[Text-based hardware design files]
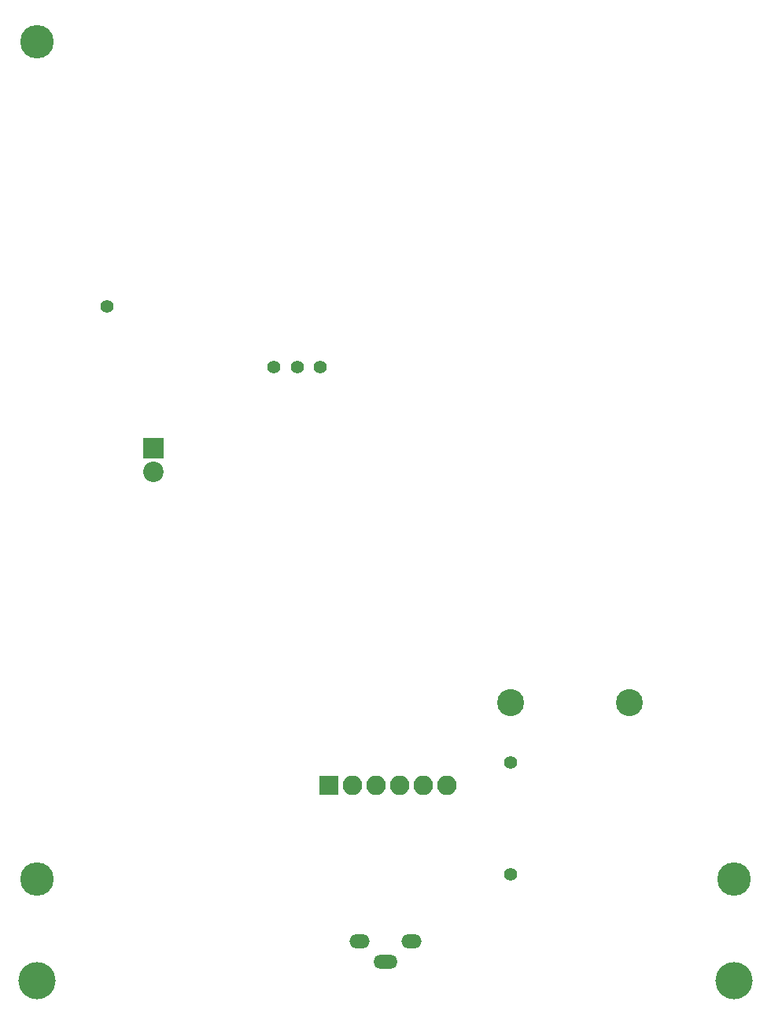
<source format=gbr>
G04 #@! TF.FileFunction,Soldermask,Bot*
%FSLAX46Y46*%
G04 Gerber Fmt 4.6, Leading zero omitted, Abs format (unit mm)*
G04 Created by KiCad (PCBNEW 4.0.7-e2-6376~61~ubuntu18.04.1) date Tue Jul  3 09:25:50 2018*
%MOMM*%
%LPD*%
G01*
G04 APERTURE LIST*
%ADD10C,0.100000*%
%ADD11C,2.900000*%
%ADD12R,2.100000X2.100000*%
%ADD13O,2.100000X2.100000*%
%ADD14C,3.600400*%
%ADD15R,2.200000X2.200000*%
%ADD16C,2.200000*%
%ADD17C,1.400000*%
%ADD18C,4.000000*%
%ADD19O,2.200000X1.500000*%
%ADD20O,2.600000X1.500000*%
G04 APERTURE END LIST*
D10*
D11*
X168500000Y-106100000D03*
X181300000Y-106100000D03*
D12*
X148920000Y-115000000D03*
D13*
X151460000Y-115000000D03*
X154000000Y-115000000D03*
X156540000Y-115000000D03*
X159080000Y-115000000D03*
X161620000Y-115000000D03*
D14*
X117500000Y-125000000D03*
X192500000Y-125000000D03*
X117500000Y-35000000D03*
D15*
X130000000Y-78750000D03*
D16*
X130000000Y-81290000D03*
D17*
X168500000Y-112500000D03*
X168500000Y-124500000D03*
X145500000Y-70000000D03*
X148000000Y-70000000D03*
X143000000Y-70000000D03*
D18*
X192500000Y-136000000D03*
D17*
X125000000Y-63500000D03*
D18*
X117500000Y-136000000D03*
D19*
X152200000Y-131750000D03*
X157800000Y-131750000D03*
D20*
X155000000Y-133900000D03*
M02*

</source>
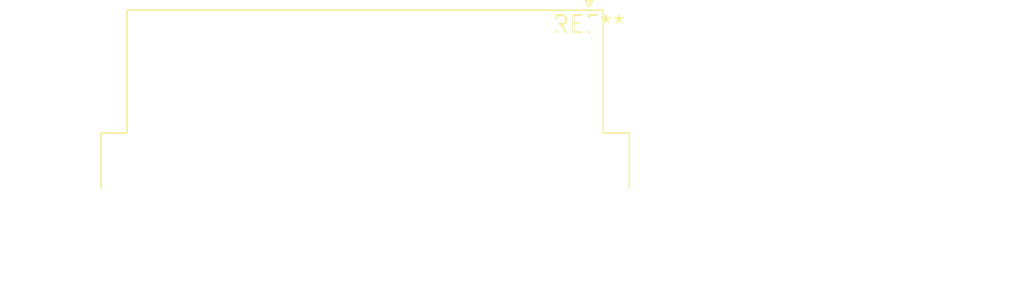
<source format=kicad_pcb>
(kicad_pcb (version 20240108) (generator pcbnew)

  (general
    (thickness 1.6)
  )

  (paper "A4")
  (layers
    (0 "F.Cu" signal)
    (31 "B.Cu" signal)
    (32 "B.Adhes" user "B.Adhesive")
    (33 "F.Adhes" user "F.Adhesive")
    (34 "B.Paste" user)
    (35 "F.Paste" user)
    (36 "B.SilkS" user "B.Silkscreen")
    (37 "F.SilkS" user "F.Silkscreen")
    (38 "B.Mask" user)
    (39 "F.Mask" user)
    (40 "Dwgs.User" user "User.Drawings")
    (41 "Cmts.User" user "User.Comments")
    (42 "Eco1.User" user "User.Eco1")
    (43 "Eco2.User" user "User.Eco2")
    (44 "Edge.Cuts" user)
    (45 "Margin" user)
    (46 "B.CrtYd" user "B.Courtyard")
    (47 "F.CrtYd" user "F.Courtyard")
    (48 "B.Fab" user)
    (49 "F.Fab" user)
    (50 "User.1" user)
    (51 "User.2" user)
    (52 "User.3" user)
    (53 "User.4" user)
    (54 "User.5" user)
    (55 "User.6" user)
    (56 "User.7" user)
    (57 "User.8" user)
    (58 "User.9" user)
  )

  (setup
    (pad_to_mask_clearance 0)
    (pcbplotparams
      (layerselection 0x00010fc_ffffffff)
      (plot_on_all_layers_selection 0x0000000_00000000)
      (disableapertmacros false)
      (usegerberextensions false)
      (usegerberattributes false)
      (usegerberadvancedattributes false)
      (creategerberjobfile false)
      (dashed_line_dash_ratio 12.000000)
      (dashed_line_gap_ratio 3.000000)
      (svgprecision 4)
      (plotframeref false)
      (viasonmask false)
      (mode 1)
      (useauxorigin false)
      (hpglpennumber 1)
      (hpglpenspeed 20)
      (hpglpendiameter 15.000000)
      (dxfpolygonmode false)
      (dxfimperialunits false)
      (dxfusepcbnewfont false)
      (psnegative false)
      (psa4output false)
      (plotreference false)
      (plotvalue false)
      (plotinvisibletext false)
      (sketchpadsonfab false)
      (subtractmaskfromsilk false)
      (outputformat 1)
      (mirror false)
      (drillshape 1)
      (scaleselection 1)
      (outputdirectory "")
    )
  )

  (net 0 "")

  (footprint "DSUB-25_Female_Horizontal_P2.77x2.84mm_EdgePinOffset9.40mm" (layer "F.Cu") (at 0 0))

)

</source>
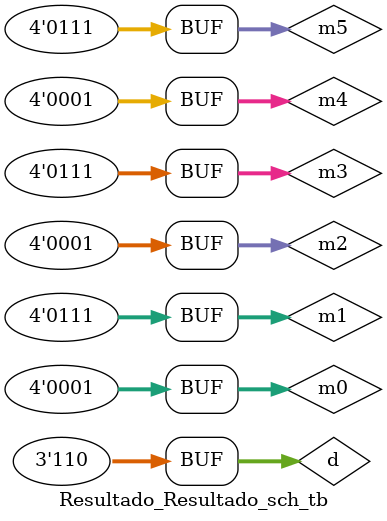
<source format=v>

`timescale 1ns / 1ps

module Resultado_Resultado_sch_tb();

// Inputs
   reg [3:0] m0;
   reg [3:0] m1;
   reg [3:0] m2;
   reg [3:0] m3;
   reg [3:0] m4;
   reg [3:0] m5;
   reg [2:0] d;

// Output
   wire porta;

// Bidirs

// Instantiate the UUT
   Resultado UUT (
		.m0(m0), 
		.m1(m1), 
		.m2(m2), 
		.m3(m3), 
		.m4(m4), 
		.m5(m5), 
		.d(d), 
		.porta(porta)
   );
// Initialize Inputs
   `ifdef auto_init
       initial begin
		m0 = 0;
		m1 = 0;
		m2 = 0;
		m3 = 0;
		m4 = 0;
		m5 = 0;
		d = 0;
   `endif
	
	
	initial
	begin
		m0 = 0001;
		m1 = 1111;
		m2 = 0001;
		m3 = 1111;
		m4 = 0001;
		m5 = 1111;
		d = 110;
	end
endmodule

</source>
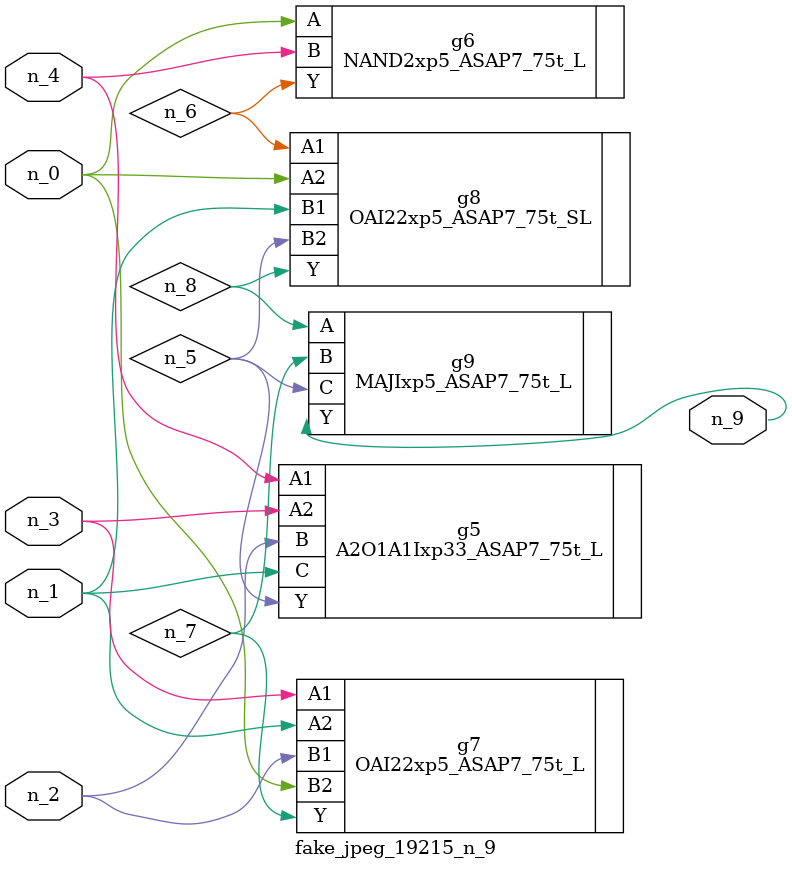
<source format=v>
module fake_jpeg_19215_n_9 (n_3, n_2, n_1, n_0, n_4, n_9);

input n_3;
input n_2;
input n_1;
input n_0;
input n_4;

output n_9;

wire n_8;
wire n_6;
wire n_5;
wire n_7;

A2O1A1Ixp33_ASAP7_75t_L g5 ( 
.A1(n_4),
.A2(n_3),
.B(n_2),
.C(n_1),
.Y(n_5)
);

NAND2xp5_ASAP7_75t_L g6 ( 
.A(n_0),
.B(n_4),
.Y(n_6)
);

OAI22xp5_ASAP7_75t_L g7 ( 
.A1(n_3),
.A2(n_1),
.B1(n_2),
.B2(n_0),
.Y(n_7)
);

OAI22xp5_ASAP7_75t_SL g8 ( 
.A1(n_6),
.A2(n_0),
.B1(n_1),
.B2(n_5),
.Y(n_8)
);

MAJIxp5_ASAP7_75t_L g9 ( 
.A(n_8),
.B(n_7),
.C(n_5),
.Y(n_9)
);


endmodule
</source>
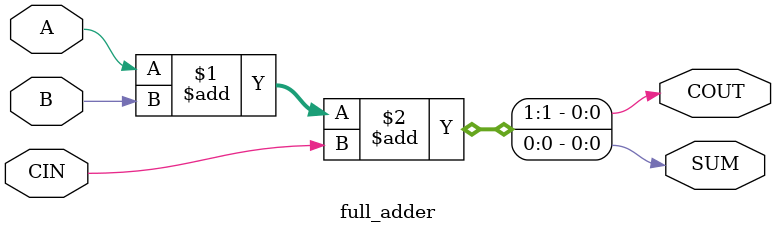
<source format=v>

module ripple_carry_adder (
    input [3:0] A,
    input [3:0] B,
    input CIN,
    output [3:0] SUM,
    output COUT
);

reg [3:0] A_reg, B_reg;
wire [3:0] SUM1, SUM2, SUM3; 
wire COUT1, COUT2, COUT3;
reg CIN_reg;

full_adder FA1(A_reg[0], B_reg[0], CIN_reg, SUM1[0], COUT1);
full_adder FA2(A_reg[1], B_reg[1], COUT1, SUM2[1], COUT2);
full_adder FA3(A_reg[2], B_reg[2], COUT2, SUM3[2], COUT3);
full_adder FA4(A_reg[3], B_reg[3], COUT3, SUM[3], COUT);

assign SUM[2] = SUM3[2];
assign SUM[1] = SUM2[1];
assign SUM[0] = SUM1[0];

always @(A or B or CIN) begin
    A_reg <= A;
    B_reg <= B;
    CIN_reg <= CIN;
end

endmodule
module full_adder (
    input A,
    input B,
    input CIN,
    output SUM,
    output COUT
);

assign {COUT, SUM} = A + B + CIN;

endmodule
</source>
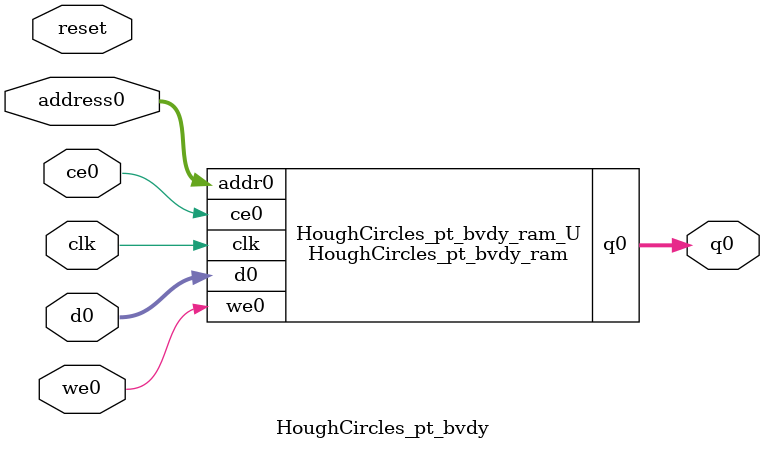
<source format=v>

`timescale 1 ns / 1 ps
module HoughCircles_pt_bvdy_ram (addr0, ce0, d0, we0, q0,  clk);

parameter DWIDTH = 31;
parameter AWIDTH = 17;
parameter MEM_SIZE = 76800;

input[AWIDTH-1:0] addr0;
input ce0;
input[DWIDTH-1:0] d0;
input we0;
output reg[DWIDTH-1:0] q0;
input clk;

(* ram_style = "block" *)reg [DWIDTH-1:0] ram[0:MEM_SIZE-1];




always @(posedge clk)  
begin 
    if (ce0) 
    begin
        if (we0) 
        begin 
            ram[addr0] <= d0; 
            q0 <= d0;
        end 
        else 
            q0 <= ram[addr0];
    end
end


endmodule


`timescale 1 ns / 1 ps
module HoughCircles_pt_bvdy(
    reset,
    clk,
    address0,
    ce0,
    we0,
    d0,
    q0);

parameter DataWidth = 32'd31;
parameter AddressRange = 32'd76800;
parameter AddressWidth = 32'd17;
input reset;
input clk;
input[AddressWidth - 1:0] address0;
input ce0;
input we0;
input[DataWidth - 1:0] d0;
output[DataWidth - 1:0] q0;



HoughCircles_pt_bvdy_ram HoughCircles_pt_bvdy_ram_U(
    .clk( clk ),
    .addr0( address0 ),
    .ce0( ce0 ),
    .we0( we0 ),
    .d0( d0 ),
    .q0( q0 ));

endmodule


</source>
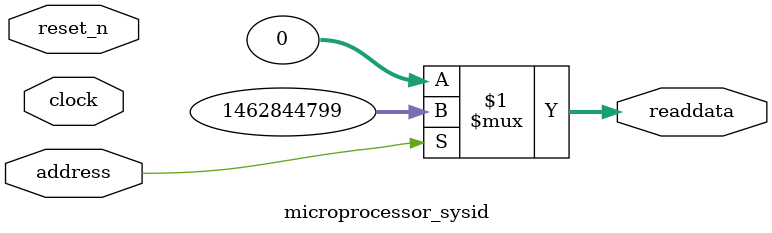
<source format=v>



// synthesis translate_off
`timescale 1ns / 1ps
// synthesis translate_on

// turn off superfluous verilog processor warnings 
// altera message_level Level1 
// altera message_off 10034 10035 10036 10037 10230 10240 10030 

module microprocessor_sysid (
               // inputs:
                address,
                clock,
                reset_n,

               // outputs:
                readdata
             )
;

  output  [ 31: 0] readdata;
  input            address;
  input            clock;
  input            reset_n;

  wire    [ 31: 0] readdata;
  //control_slave, which is an e_avalon_slave
  assign readdata = address ? 1462844799 : 0;

endmodule




</source>
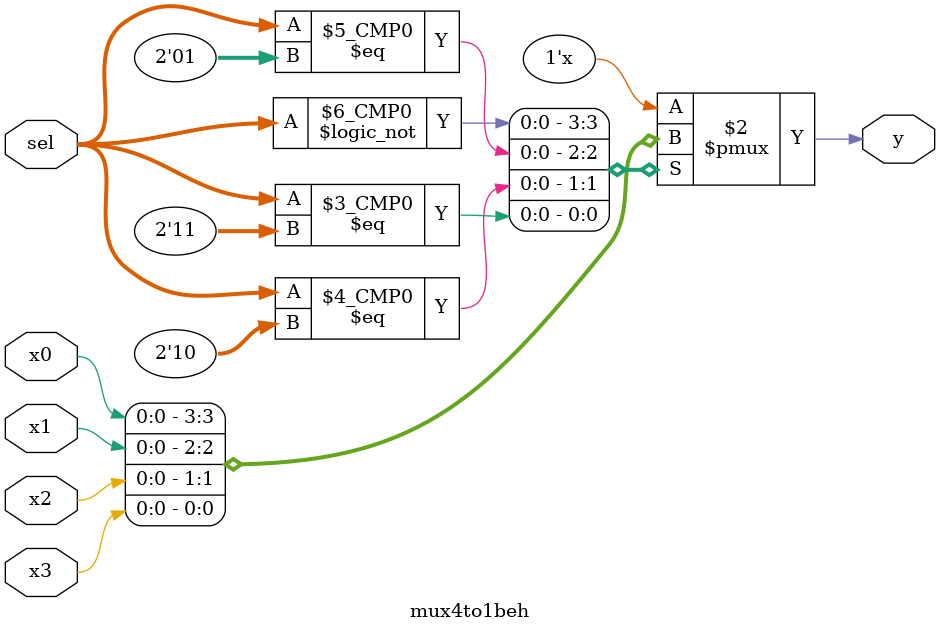
<source format=v>
module mux4to1beh(x0,x1,x2,x3,sel,y);
		input x0,x1,x2,x3;
		input [1:0] sel;
		output reg y;
		always @(x0,x1,x2,x3,sel)
		case(sel)
				2'b00 : y<=x0;
				2'b01 : y<=x1;
				2'b10 : y<=x2;
				2'b11 : y<=x3;
		endcase
endmodule
				
</source>
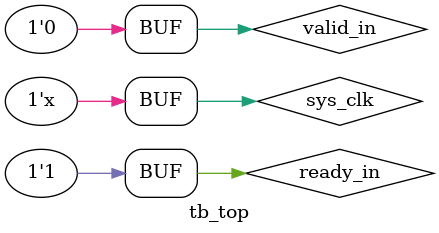
<source format=v>
`timescale 1ns/1ns
module tb_top();

reg        sys_clk;
reg        valid_in;
reg        ready_in;
wire [2:0] result;



always #10 sys_clk = ~sys_clk; //生成50MHZ 20ns的时钟信号


initial begin
    sys_clk = 1'b1;
end


initial begin
    valid_in <= 1'b0;
    #60
    valid_in <= 1'b1;
    #80
    valid_in <= 1'b0;
end

initial begin
    ready_in <= 1'b1;
    #60
    ready_in <= 1'b0;
    #20
    ready_in <= 1'b1;    
end

top inst_top
(
    .sys_clk (sys_clk),
    .valid_in(valid_in),
    .ready_in(ready_in),

    .result  (result)
);



endmodule
</source>
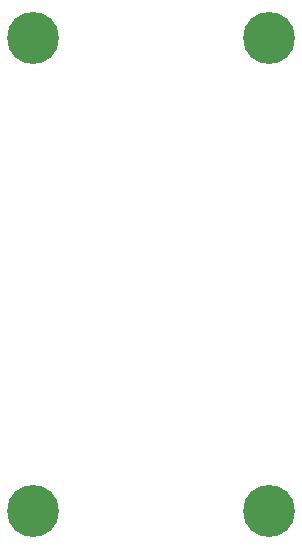
<source format=gbl>
%TF.GenerationSoftware,KiCad,Pcbnew,8.0.8*%
%TF.CreationDate,2025-01-29T17:03:44+00:00*%
%TF.ProjectId,ec30_2x4_l2_mh_0.1,65633330-5f32-4783-945f-6c325f6d685f,v0.1*%
%TF.SameCoordinates,PX8d24d00PY36d6160*%
%TF.FileFunction,Copper,L4,Bot*%
%TF.FilePolarity,Positive*%
%FSLAX46Y46*%
G04 Gerber Fmt 4.6, Leading zero omitted, Abs format (unit mm)*
G04 Created by KiCad (PCBNEW 8.0.8) date 2025-01-29 17:03:44*
%MOMM*%
%LPD*%
G01*
G04 APERTURE LIST*
%TA.AperFunction,ComponentPad*%
%ADD10C,4.400000*%
%TD*%
%TA.AperFunction,FiducialPad,Local*%
%ADD11C,4.400000*%
%TD*%
G04 APERTURE END LIST*
D10*
%TO.P,MH3,MH3,MH3*%
%TO.N,JD_PWR*%
X-10000000Y-20000000D03*
%TD*%
%TO.P,MH4,MH4,MH4*%
%TO.N,GND*%
X10000000Y-20000001D03*
%TD*%
%TO.P,MH2,MH2,MH2*%
%TO.N,GND*%
X10000000Y20000000D03*
%TD*%
D11*
%TO.P,MH1,MH1,MH1*%
%TO.N,JD_DATA*%
X-10000000Y20000000D03*
%TD*%
M02*

</source>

Exercise directions: Across the entries above, tally the lines that contain the string "synthesis" and give that figure alone.

Answer space: 2